Sermon for the Second Sunday in Advent - Year B, 12-6-2020
January 1, 2021, 11:00 AM

Second Sunday in Advent

“In those days Jesus came from Nazareth of Galilee and was baptized by John in the Jordan.” Notice that we are in the Gospel of Mark. This is year B and we will have the Gospel of Mark just about every Sunday for the whole year. Maybe you have asked your self why Jesus who was sinless is being baptized by John in a baptism for the forgiveness of sins. I don't think this baptism has anything to do with that question. It is really about the Jordan and it is really about us. Our prelude was Deep River and the Jordan is the deep river we must cross to campground. “Deep River, my home is over Jordan. Deep river, I want to cross over into campground.” H. Thurman wrote about this spiritual and he says that to 'slip over the river is the chance for freedom.” “The river was the last and most formidable barrier to freedom for the slave.” Deep River could be the Ohio River or Deep River could be some river near the border to Canada. But the Deep River is always the gateway to freedom and today that Deep River is the Jordan. Jesus goes to the Jordan. He meets John the Baptist and is baptized. But Jesus really goes to the Jordan to lead us into the water and across it to lead us to freedom. Before Jesus another leader went to the Jordan. Remember Joshua, the leader of Israel after Moses. God exalted Joshua and Joshua led the people through the Jordan to freedom, to the promised land. Jesus goes to the Jordan, and now God exalts Jesus much more than Joshua. Now the heavens are torn apart. The Spirit descends on Jesus and God says you are my Son. We hear that voice. We follow Jesus through the Jordan and through baptism to freedom. When you go into a river, you get soaked. You get cleansed. We go with Jesus through the Jordan. We are cleansed and on the other side we come out daughters and sons with Jesus. As with Joshua there is a promised land on the other side. This time the promised land is the new Kingdom of Heaven on earth, the kingdom of Love. The kingdom of love where we have a new dignity, the dignity of daughters and sons of God.

This reminds me of Doctor Martin Luther King. King had a dream. It was a dream about the future and a dream about what awaits us on the other side of the Jordan. A dream of harmony, mutual respect, and freedom. King knew a way to reach that dream, For King the only way to reach that dream was nonviolence. Non-violence is the deep river we must cross. On this side of the river is anger. On the other side of the river is love, freedom and dignity.

Anger is part of our life. We can't help feeling anger. We feel it when something wrong is done to ourselves are to someone we love or care about. And when we feel this anger we want two things. We want payback. We want the one who inflicts hurt, who has prejudice, who deprives us of God given rights to suffer payback. And secondly we want that person to go on paying by losing status, by being demoted, by suffering a loss of stature. So when we are angry we want two things: payback and demotion.

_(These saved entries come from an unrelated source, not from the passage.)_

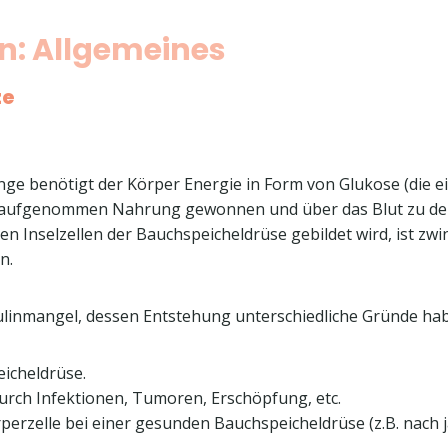
en: Allgemeines
ze
ge benötigt der Körper Energie in Form von Glukose (die ei
r aufgenommen Nahrung gewonnen und über das Blut zu de
den Inselzellen der Bauchspeicheldrüse gebildet wird, ist z
n.
ulinmangel, dessen Entstehung unterschiedliche Gründe ha
icheldrüse.
urch Infektionen, Tumoren, Erschöpfung, etc.
rperzelle bei einer gesunden Bauchspeicheldrüse (z.B. nac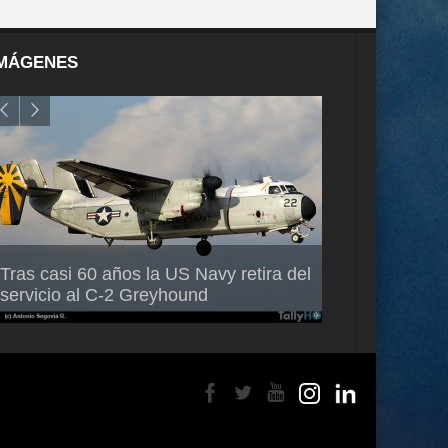
MÁGENES
Air France-KLM anuncia a Guilhem
Thales multipl
Tras casi 60 años la US Navy retira del
Mallet como nuevo Director General
capacidad de 
servicio al C-2 Greyhound
para América Latina
en Brasil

Doctor King knew a different way, a creative way to deal with anger. Doctor King transcended this idea of payback and demotion. But king said, “I do not want to give the impression that nonviolence will work miracles over night...the nonviolent approach does not immediately change the heart of the oppressor. It first does something to the hearts and souls of those committed to it. It gives them new self-respect; It calls up resources of strength and courage that they did not know they had. Finally it reaches the opponent and so stirs his conscience that reconciliation becomes a reality.”

For King the first step is that we have to cross that deep river. The second step is we are cleansed and transformed. We gain dignity and self respect, strength and courage. We walk the walk of the Kingdom of love. This is how we transcend the desire for payback and the will to belittle and demote the one who sets him/herself against us.

We get in good trouble as John Lewis said, but only by the means of nonviolence. This means we have to get into the face of the one who hurts and deprives us of dignity and our rights, but never with the idea of payback, never with the idea of demoting the opponent. Only with love. There is a deep river and on this side of that deep river is anger and maybe hate. But on the other side of the deep river is the bright and beautiful future of brotherhood, sisterhood, co-operation, fellow feeling. Doctor King's dream. We will never get there by way of violence. We can only get there with love. And this is real and practical love. It is in fact the only practical way to change the world.

Today Jesus wants to lead us across that deep river. Jesus wants to lead us to that kingdom of Love. We can follow him. We can walk the walk of Doctor King. We can get ourselves into Good Trouble with John Lewis. But we can only do this if we allow God to transform out anger. To make it creative and fruitful through love.

We are called to prepare for Christmas on this Second Sunday of Advent by wading into that deep river and leaving anger behind so that we might emerge on the other side to love and to loving with each other. Let us pray that God change our hearts and give us that peaceful non-violence which is love and loving.